• **文档节选**
────────
A - Are you ready for it?

本套试题除第 $6$ 题和第 $10$ 题外均出自 CCF NOI 2024 笔试题库。

'1': A
'2': D
'3': B
'4': B
'5': C
'6':
  - B
  - C
'7':
  - A
  - B
'8': '10101011'
'9': '0'
'10': cirrationaler

B - Sleeping Bear's Honey 1

直接从 B 位置开始 Floodfill 即可。如果 Floodfill 到了 L 位置，那么答案为 Yes，否则为 No。

#include <bits/stdc++.h>
using namespace std;
const int K = 1000 + 12;
char x[K][K];
int main()
{
	freopen("honey1.in", "r", stdin);
	freopen("honey1.out", "w", stdout);
	int T;
	cin >> T;
	while (T--)
	{
		int k, sx, sy;
		cin >> k;
		for (int i = 1; i <= k; i++)
			for (int j = 1; j <= k; j++)
			{
				cin >> x[i][j];
				if (x[i][j] == 'B') sx = i, sy = j;
			}
		for (int i = 0; i <= k + 1; i++)
			x[0][i] = x[i][0] = x[i][k + 1] = x[k + 1][i] = 'X';
		queue<pair<int, int> > q;
		q.push(make_pair(sx, sy));
		x[sx][sy] = 'X';
		bool ok = false;
		while (!q.empty())
────────
• **练习题目**
上面这份竞赛题解没写完，从它停下的地方接着往下写。

• **数据集条目**
────────
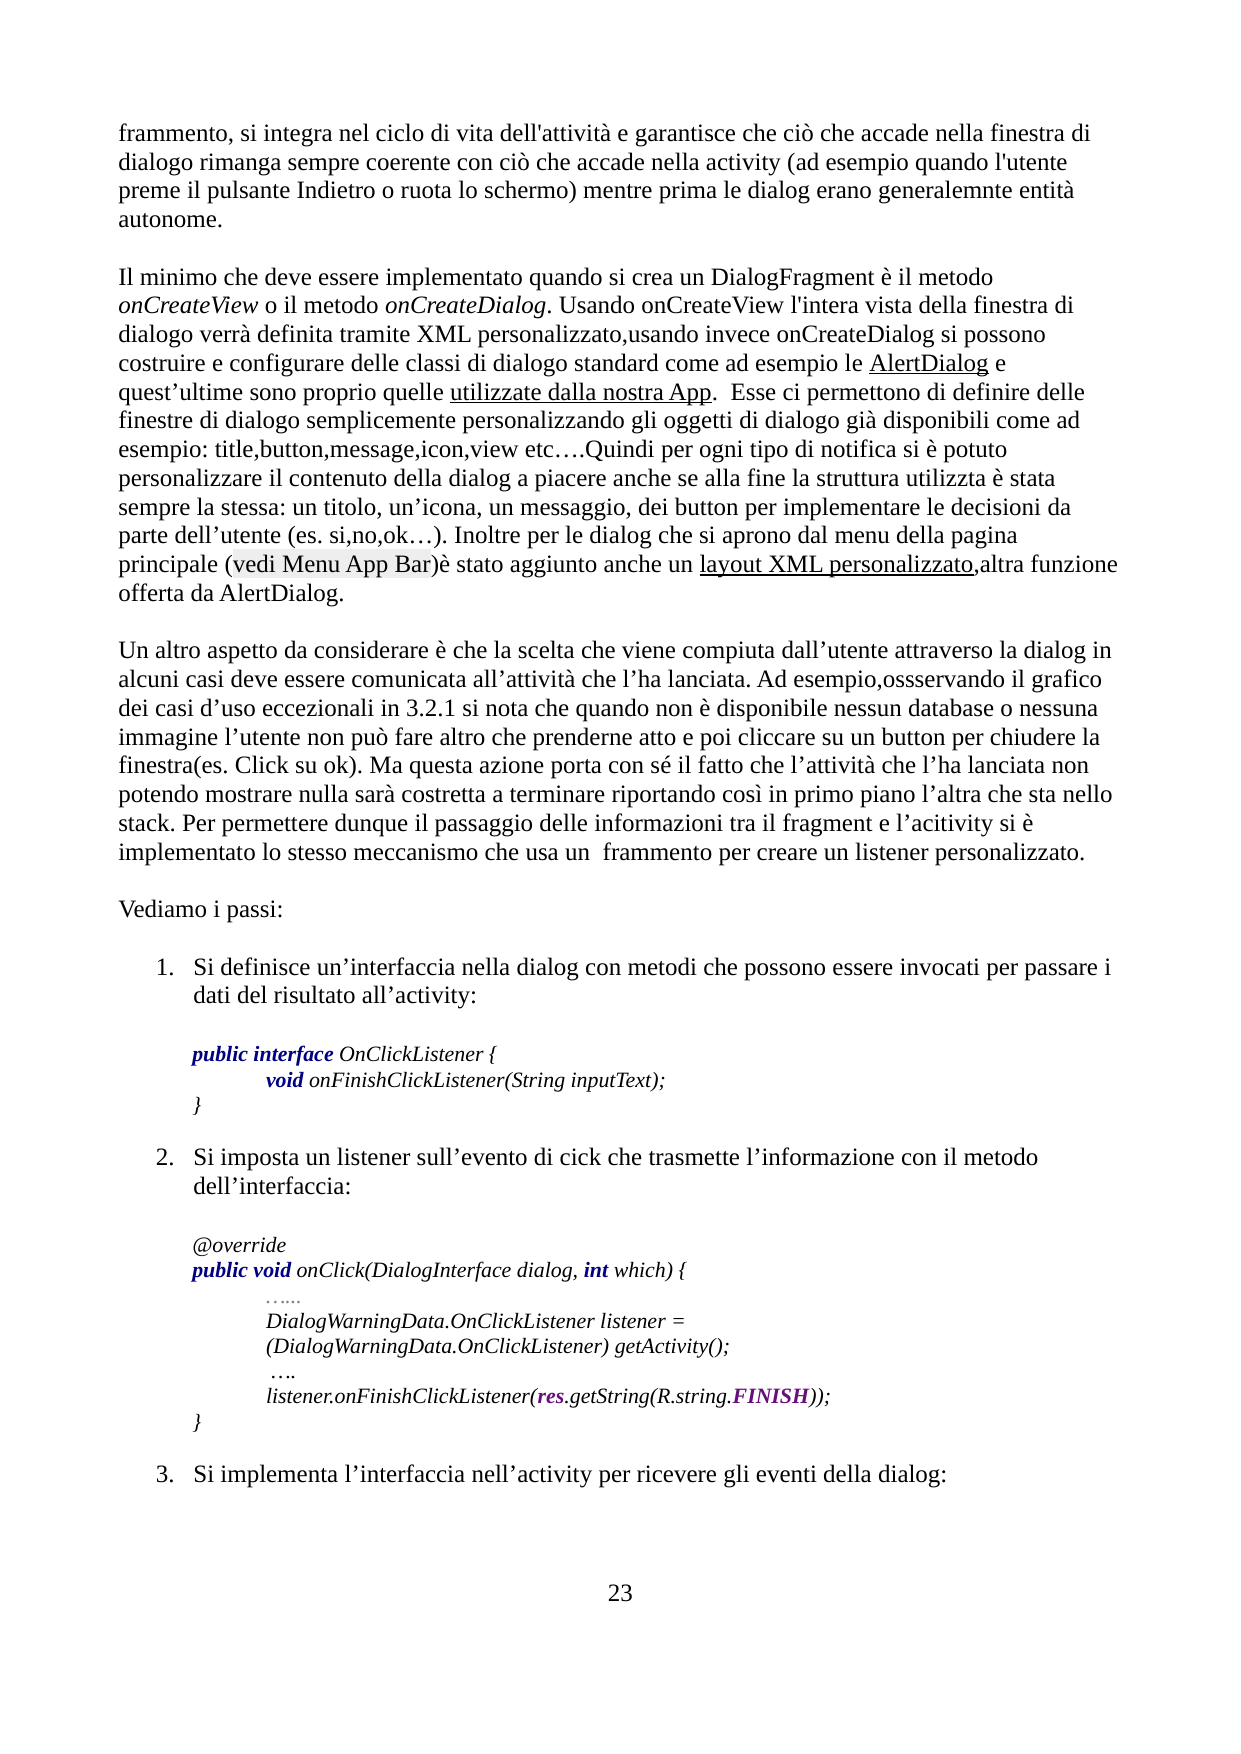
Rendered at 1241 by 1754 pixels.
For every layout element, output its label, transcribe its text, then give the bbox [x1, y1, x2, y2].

text (DialogWarningData.OnClickListener) getActivity(); [118, 1333, 1122, 1358]
text Vediamo i passi: [118, 894, 1122, 923]
text } [118, 1409, 1122, 1434]
text …. [118, 1358, 1122, 1383]
text frammento, si integra nel ciclo di vita dell'attività e garantisce che ciò che accade nella finestra di dialogo rimanga sempre coerente con ciò che accade nella activity (ad esempio quando l'utente preme il pulsante Indietro o ruota lo schermo) mentre prima le dialog erano generalemnte entità autonome. [118, 118, 1122, 233]
text void onFinishClickListener(String inputText); [118, 1067, 1122, 1092]
text Un altro aspetto da considerare è che la scelta che viene compiuta dall’utente attraverso la dialog in alcuni casi deve essere comunicata all’attività che l’ha lanciata. Ad esempio,ossservando il grafico dei casi d’uso eccezionali in 3.2.1 si nota che quando non è disponibile nessun database o nessuna immagine l’utente non può fare altro che prenderne atto e poi cliccare su un button per chiudere la finestra(es. Click su ok). Ma questa azione porta con sé il fatto che l’attività che l’ha lanciata non potendo mostrare nulla sarà costretta a terminare riportando così in primo piano l’altra che sta nello stack. Per permettere dunque il passaggio delle informazioni tra il fragment e l’acitivity si è implementato lo stesso meccanismo che usa un frammento per creare un listener personalizzato. [118, 636, 1122, 866]
list Si implementa l’interfaccia nell’activity per ricevere gli eventi della dialog: [156, 1459, 1122, 1488]
text @override [118, 1229, 1122, 1257]
text public void onClick(DialogInterface dialog, int which) { [118, 1257, 1122, 1283]
text …... [118, 1283, 1122, 1308]
text } [118, 1092, 1122, 1117]
text Il minimo che deve essere implementato quando si crea un DialogFragment è il metodo onCreateView o il metodo onCreateDialog. Usando onCreateView l'intera vista della finestra di dialogo verrà definita tramite XML personalizzato,usando invece onCreateDialog si possono costruire e configurare delle classi di dialogo standard come ad esempio le AlertDialog e quest’ultime sono proprio quelle utilizzate dalla nostra App. Esse ci permettono di definire delle finestre di dialogo semplicemente personalizzando gli oggetti di dialogo già disponibili come ad esempio: title,button,message,icon,view etc….Quindi per ogni tipo di notifica si è potuto personalizzare il contenuto della dialog a piacere anche se alla fine la struttura utilizzta è stata sempre la stessa: un titolo, un’icona, un messaggio, dei button per implementare le decisioni da parte dell’utente (es. si,no,ok…). Inoltre per le dialog che si aprono dal menu della pagina principale (vedi Menu App Bar)è stato aggiunto anche un layout XML personalizzato,altra funzione offerta da AlertDialog. [118, 262, 1122, 607]
list Si imposta un listener sull’evento di cick che trasmette l’informazione con il metodo dell’interfaccia: [156, 1142, 1122, 1200]
list Si definisce un’interfaccia nella dialog con metodi che possono essere invocati per passare i dati del risultato all’activity: [156, 952, 1122, 1009]
text public interface OnClickListener { [118, 1038, 1122, 1067]
text DialogWarningData.OnClickListener listener = [118, 1308, 1122, 1333]
text listener.onFinishClickListener(res.getString(R.string.FINISH)); [118, 1383, 1122, 1409]
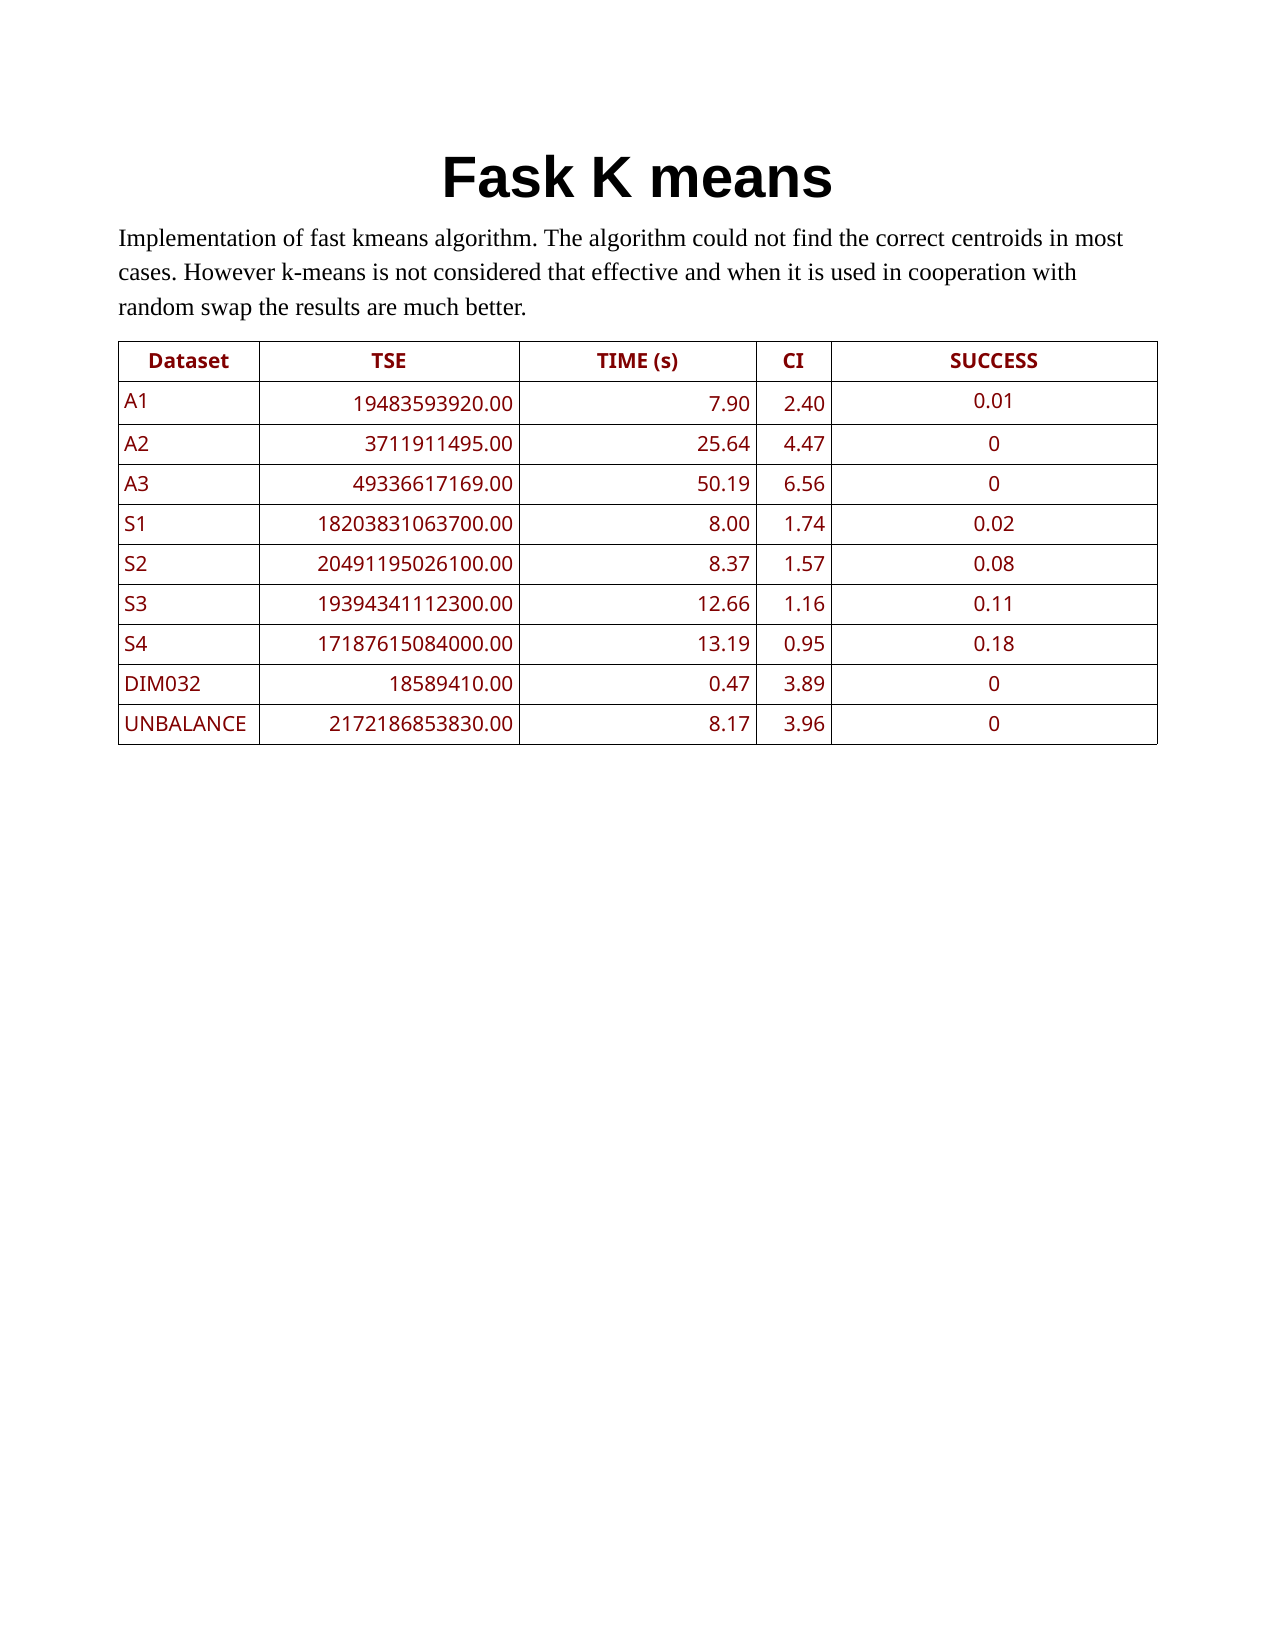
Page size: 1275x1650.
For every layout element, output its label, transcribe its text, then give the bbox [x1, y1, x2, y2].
────────
• **练习作答**
		{
			pair<int, int> u = q.front();
			q.pop();
			if (x[u.first][u.second + 1] == 'L')
			{
				ok = true;
				puts("Yes");
				break;
			}
			if (x[u.first][u.second + 1] != 'X')
			{
				x[u.first][u.second + 1] = 'X';
				q.push(make_pair(u.first, u.second + 1));
			}
			if (x[u.first][u.second - 1] == 'L')
			{
				ok = true;
				puts("Yes");
				break;
			}
			if (x[u.first][u.second - 1] != 'X')
			{
				x[u.first][u.second - 1] = 'X';
				q.push(make_pair(u.first, u.second - 1));
			}
			if (x[u.first + 1][u.second] == 'L')
			{
				ok = true;
				puts("Yes");
				break;
			}
			if (x[u.first + 1][u.second] != 'X')
			{
				x[u.first + 1][u.second] = 'X';
				q.push(make_pair(u.first + 1, u.second));
			}
			if (x[u.first - 1][u.second] == 'L')
			{
				ok = true;
				puts("Yes");
				break;
			}
			if (x[u.first - 1][u.second] != 'X')
			{
				x[u.first - 1][u.second] = 'X';
				q.push(make_pair(u.first - 1, u.second));
			}
		}
		if (!ok) puts("No");
	}
	return 0;
}

C - Sleeping Bear's Honey 2

很明显，如果 Sleeping Bear 从 L 的位置开始倒着走，那么它每次可以执行以下操作之一：

• 沿着所面向的方向，向前走一格。
• 沿着所面向的方向，向前走一格，然后右转（顺时针转向）$90^\circ$。
• 也就是说，Sleeping Bear 每次只能直行或右转，不能掉头或左转。

因此，我们可以从 L 的位置开始，将每个位置按照面向的方向拆成四个状态，然后根据上述移动规则像上一题那样 Floodfill 就可以了。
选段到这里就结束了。